In a beautiful backstreet in Kensington….
Katrina recently visited the Leighton House Museum in Kensington and got inspiration for Moorish garden design, orientalist and aesthetic interiors, as well as ideas for combination of colours and materials.
Painter Frederic Leighton commissioned architect George Aitchsin to build him a home and studio combined. The resulting building completed in the late 1800s is known for its elaborate interiors and design as well as the striking large rooms.
Moorish garden design is a showstopper
The first room Katrina entered was Lord Leighton’s beautiful office, which was decorated with tan and brown colours. What really steals the show though, is the large hallway, covered in the most electric blue tiles. Shafts of sunlight cause a dazzling light space here.
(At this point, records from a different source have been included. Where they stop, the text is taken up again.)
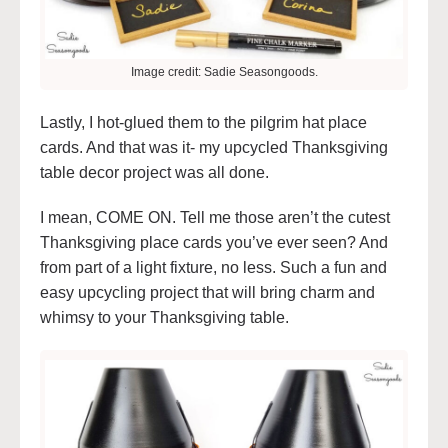
Image credit: Sadie Seasongoods.
Lastly, I hot-glued them to the pilgrim hat place
cards. And that was it- my upcycled Thanksgiving
table decor project was all done.
I mean, COME ON. Tell me those aren’t the cutest
Thanksgiving place cards you’ve ever seen? And
from part of a light fixture, no less. Such a fun and
easy upcycling project that will bring charm and
whimsy to your Thanksgiving table.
Passing through this hallway, you arrive into the Arab room. This pseudo Islamic Court is reminiscent of a Moorish garden design. The central pool fountain creates a calming and gentle noise. It has a real courtyard feel to it, delightfully surprising and wonderfully atmospheric.
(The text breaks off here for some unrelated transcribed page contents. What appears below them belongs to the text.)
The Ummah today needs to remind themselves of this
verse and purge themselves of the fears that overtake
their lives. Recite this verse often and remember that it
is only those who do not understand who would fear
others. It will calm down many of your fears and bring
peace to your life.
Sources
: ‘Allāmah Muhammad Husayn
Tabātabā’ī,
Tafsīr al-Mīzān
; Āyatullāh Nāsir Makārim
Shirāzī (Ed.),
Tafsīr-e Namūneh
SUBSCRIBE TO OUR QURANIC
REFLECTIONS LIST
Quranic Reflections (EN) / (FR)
Keeping in the theme of light and shadows, fretwork shutters on the windows create beautiful shadows across the floor, combined with pattern tiles that line the walls to the domed ceiling. Recessed arches and deep alcoves filled with sofas make the Arab room an interesting and exciting space to be in. This room is a great mixture of Moorish garden design, beautiful lights and nice patterns. Being a painter, you can understand Leighton’s design choices.
In the saloon
The saloon is a very understated room much like you would find in any other period setting. A circular table sits in a bay window overlooking the garden, and a fireplace with a mantelpiece mirror dominates the room with its sheer super-size scale.
Another showstopper apart from the Moorish garden design in the office, is the hallway and landing, with deep azure blue tiles and the packed wall. A lovely inglenook seat spread with deep padded cushions looks like a fab place to while away a few hours and gives inspiration for an indoor garden look.
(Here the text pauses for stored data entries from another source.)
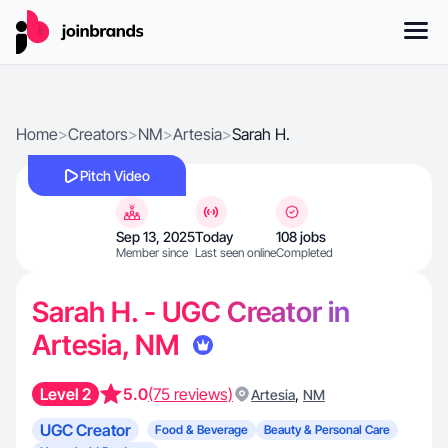
Home
>
Creators
>
NM
>
Artesia
>
Sarah H.
Pitch Video
Sep 13, 2025
Today
108 jobs
Member since
Last seen online
Completed
Sarah H. - UGC Creator in
Artesia, NM
Level 2
5.0
(75 reviews)
,
Artesia
NM
UGC Creator
Food & Beverage
Beauty & Personal Care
Upstairs, the silk room is opulent and full of the pre-Raphaelite work that Lord Leighton is known for. The bedroom is sparsely furnished but with lavish items. The wallpaper is William Morris and the deeply chest of drawers is just stunning.
Lord Leighton really drew from many areas for his beautiful house but kept to quality over quantity when it came to furnishings, calming but striking colours and focussed on Moorish garden design, elaborate interiors all mixed with a grace of opulence.